A sulfur smell can be quite strong, like rotten eggs or a drive through a swamp. However, even though it can be offensive, it doesn’t go much beyond a momentary unpleasantness tinged with the scent of tangy eggs.
Rotting meat, on the other hand, is pretty foul, beyond unpleasant, putrid, and can cause tough stomachs to turn instantly weak and sickened. It doesn’t pass and it literally smells like something dead.
Get the picture?
Everything Has an Expiration Date
Now that you know a vacuum-sealed—or Cryovacked—brisket is usually okay if it smells a bit like sulfur when you open, don’t go around starting to believe that all vacuum-sealed meat is good forever or that you can store Cryo meat at room temperature.

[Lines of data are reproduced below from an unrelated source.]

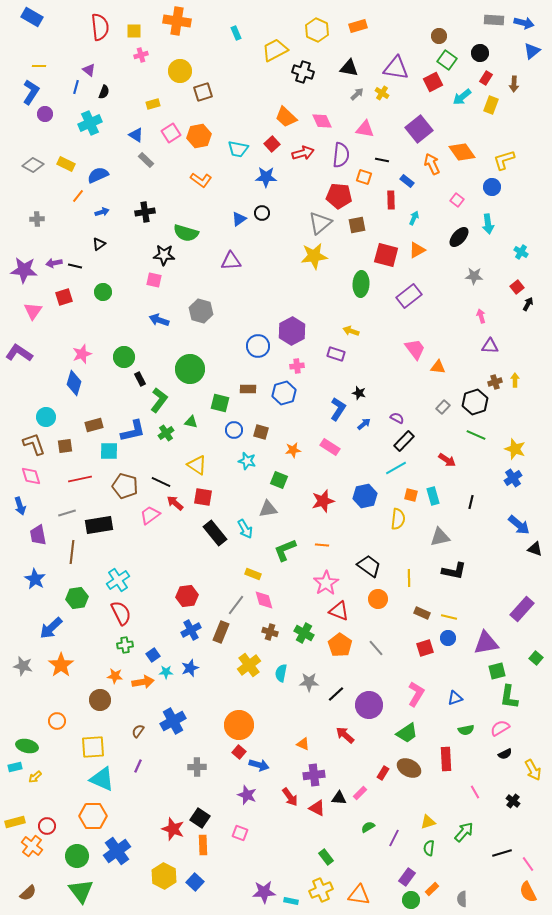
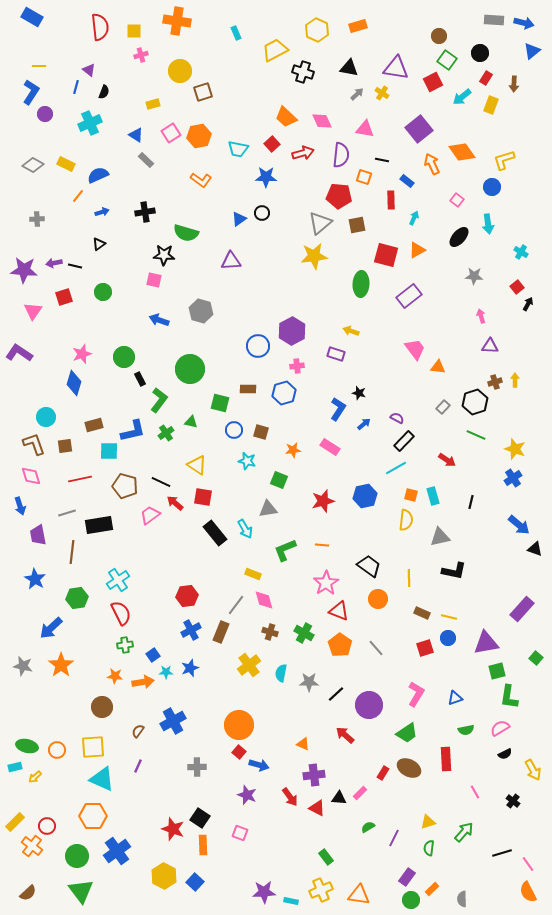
yellow semicircle at (398, 519): moved 8 px right, 1 px down
brown circle at (100, 700): moved 2 px right, 7 px down
orange circle at (57, 721): moved 29 px down
yellow rectangle at (15, 822): rotated 30 degrees counterclockwise
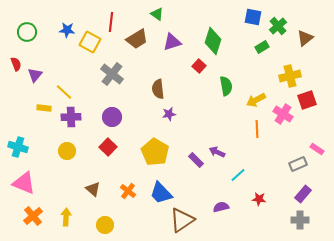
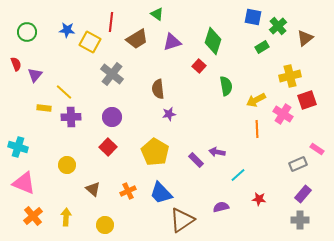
yellow circle at (67, 151): moved 14 px down
purple arrow at (217, 152): rotated 14 degrees counterclockwise
orange cross at (128, 191): rotated 28 degrees clockwise
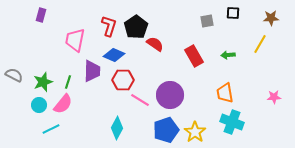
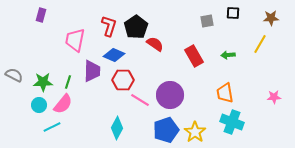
green star: rotated 18 degrees clockwise
cyan line: moved 1 px right, 2 px up
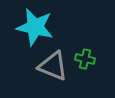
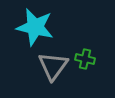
gray triangle: rotated 44 degrees clockwise
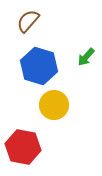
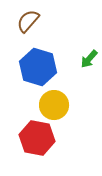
green arrow: moved 3 px right, 2 px down
blue hexagon: moved 1 px left, 1 px down
red hexagon: moved 14 px right, 9 px up
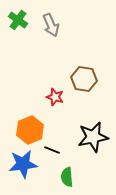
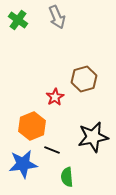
gray arrow: moved 6 px right, 8 px up
brown hexagon: rotated 25 degrees counterclockwise
red star: rotated 24 degrees clockwise
orange hexagon: moved 2 px right, 4 px up
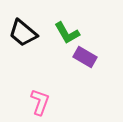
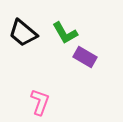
green L-shape: moved 2 px left
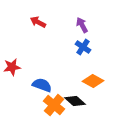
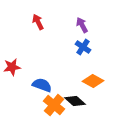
red arrow: rotated 35 degrees clockwise
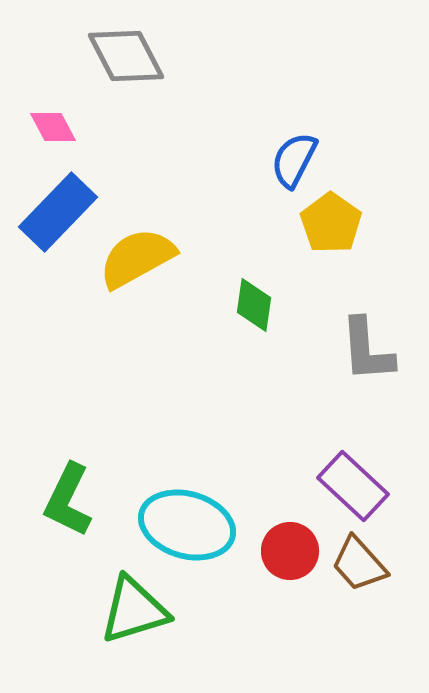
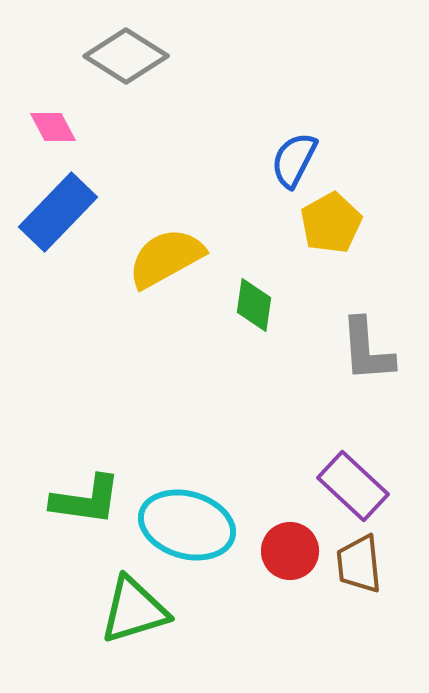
gray diamond: rotated 30 degrees counterclockwise
yellow pentagon: rotated 8 degrees clockwise
yellow semicircle: moved 29 px right
green L-shape: moved 18 px right; rotated 108 degrees counterclockwise
brown trapezoid: rotated 36 degrees clockwise
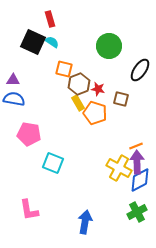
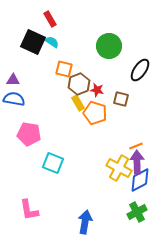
red rectangle: rotated 14 degrees counterclockwise
red star: moved 1 px left, 1 px down
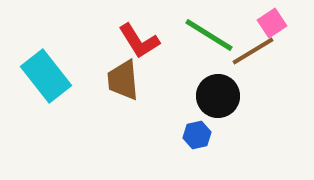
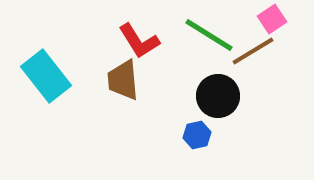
pink square: moved 4 px up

Everything has an expiration date.
That being said, the refrigerator life of Cryo meat is considerably longer than traditionally sealed meat. Where a normal package of uncooked meat will last a couple of days in the fridge, vacuum-sealed meat can last a couple of weeks if it’s unopened.
In the freezer, that time goes up to a couple of years.
In Summary
A brisket that smells like sulfur once you free it from its vacuum-sealed pack can be surprising and alarming.
However, that smell is almost always the bi-product of the sealing process and will fade away after about 20 minutes.
If you ever find yourself in doubt, toss the meat out. It’s always better than risking getting sick.